でも、「だったらこうしてみたら?」「こないだ本屋にこんな本あったよ」「こないだテレビでこんな番組やってたよ」と言われたら、もっと元気が沸くじゃないですか、その方が絶対楽しいです。
だからお互いに夢を喋って、お互いに「だったらこうしてみたら?」と言い合っていたら、全員の夢が叶ってしまいます。だからぜひ「だったらこうしてみたら?」を流行らしていきたいと思います。
「だったらこうしてみたら?」は、相手に新しいことに挑戦する知恵と勇気を与える言葉だ。
日本中のアスリートの体調管理をサポートしたいと考えた元サッカー日本代表の鈴木啓太は、排便記録アプリ「ウンログ」の制作者と出会い、「だったらこうしてみたら?」という助言をもらった。昨年10月に自ら会社を興し、アスリート向けの腸内フローラ解析事業に挑戦している。

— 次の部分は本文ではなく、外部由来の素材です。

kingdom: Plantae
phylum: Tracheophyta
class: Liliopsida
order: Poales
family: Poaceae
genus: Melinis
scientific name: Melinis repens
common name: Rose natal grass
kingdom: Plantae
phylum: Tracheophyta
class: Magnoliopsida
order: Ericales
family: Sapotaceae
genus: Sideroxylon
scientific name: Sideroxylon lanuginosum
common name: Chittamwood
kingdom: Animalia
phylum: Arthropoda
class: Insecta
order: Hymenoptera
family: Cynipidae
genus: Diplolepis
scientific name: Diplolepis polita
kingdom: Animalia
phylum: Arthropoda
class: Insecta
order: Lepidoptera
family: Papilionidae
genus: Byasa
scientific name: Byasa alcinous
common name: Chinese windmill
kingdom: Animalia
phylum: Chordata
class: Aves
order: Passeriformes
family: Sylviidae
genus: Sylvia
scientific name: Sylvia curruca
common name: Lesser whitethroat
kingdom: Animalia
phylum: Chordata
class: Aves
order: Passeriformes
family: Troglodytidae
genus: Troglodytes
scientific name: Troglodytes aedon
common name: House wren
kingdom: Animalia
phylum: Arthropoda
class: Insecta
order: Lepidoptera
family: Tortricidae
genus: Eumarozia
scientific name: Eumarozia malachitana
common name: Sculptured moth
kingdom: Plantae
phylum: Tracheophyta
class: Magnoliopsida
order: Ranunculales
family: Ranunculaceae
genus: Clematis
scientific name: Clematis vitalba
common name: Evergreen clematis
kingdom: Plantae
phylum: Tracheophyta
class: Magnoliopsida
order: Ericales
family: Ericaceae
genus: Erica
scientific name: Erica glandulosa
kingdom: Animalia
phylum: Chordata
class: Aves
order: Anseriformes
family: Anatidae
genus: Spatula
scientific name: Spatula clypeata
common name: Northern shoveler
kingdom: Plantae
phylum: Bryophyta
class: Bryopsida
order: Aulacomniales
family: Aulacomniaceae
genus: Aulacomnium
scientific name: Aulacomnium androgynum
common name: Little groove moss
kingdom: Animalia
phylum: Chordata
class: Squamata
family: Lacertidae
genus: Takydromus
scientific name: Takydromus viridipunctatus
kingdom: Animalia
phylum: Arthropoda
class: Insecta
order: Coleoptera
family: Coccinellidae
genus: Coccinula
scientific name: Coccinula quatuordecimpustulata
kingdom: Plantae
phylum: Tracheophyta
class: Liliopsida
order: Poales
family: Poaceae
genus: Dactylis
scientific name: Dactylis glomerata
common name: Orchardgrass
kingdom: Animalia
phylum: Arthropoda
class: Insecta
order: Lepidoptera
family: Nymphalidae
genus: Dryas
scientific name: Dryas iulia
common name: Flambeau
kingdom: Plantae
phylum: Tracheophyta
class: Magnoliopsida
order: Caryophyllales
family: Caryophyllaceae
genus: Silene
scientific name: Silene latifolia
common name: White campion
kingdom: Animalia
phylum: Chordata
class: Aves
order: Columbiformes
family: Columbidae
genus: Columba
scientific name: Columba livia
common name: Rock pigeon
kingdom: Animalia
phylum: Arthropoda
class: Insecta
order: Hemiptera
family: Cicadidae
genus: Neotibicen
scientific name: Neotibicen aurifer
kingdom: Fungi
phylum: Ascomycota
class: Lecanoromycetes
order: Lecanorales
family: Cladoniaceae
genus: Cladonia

いかにしてサッカーとはかけ離れた分野のアイデアを、自分の得意な領域に引き寄せることができたのか、と問うと、「サッカーの枠から一度離れて客観的に見て、ほかの種目を強くする可能性も含めて考えた」と彼は答えた。
ポイントは、自分の軸をいつも意識して見失わないことだという。
「『自分の負けないところは何なんだろう?』といつも考えておくのです。逆に言えば、自分のまったく畑違いなところに挑戦しても、ほかの人たちに負けてしまいます。『自分の軸はこれだ!』というものがひとつあれば、それをベースにして、いろんなところから『これはくっつけられるかな?』と考えるわけです」
もちろん自分の夢を語って、意見を求める相手は誰でもいいわけではない。
植松氏は「ロケットをつくたい」という夢を学校の先生に話した時に、「どーせ無理だ」と言われた経験から学んだことがあるという。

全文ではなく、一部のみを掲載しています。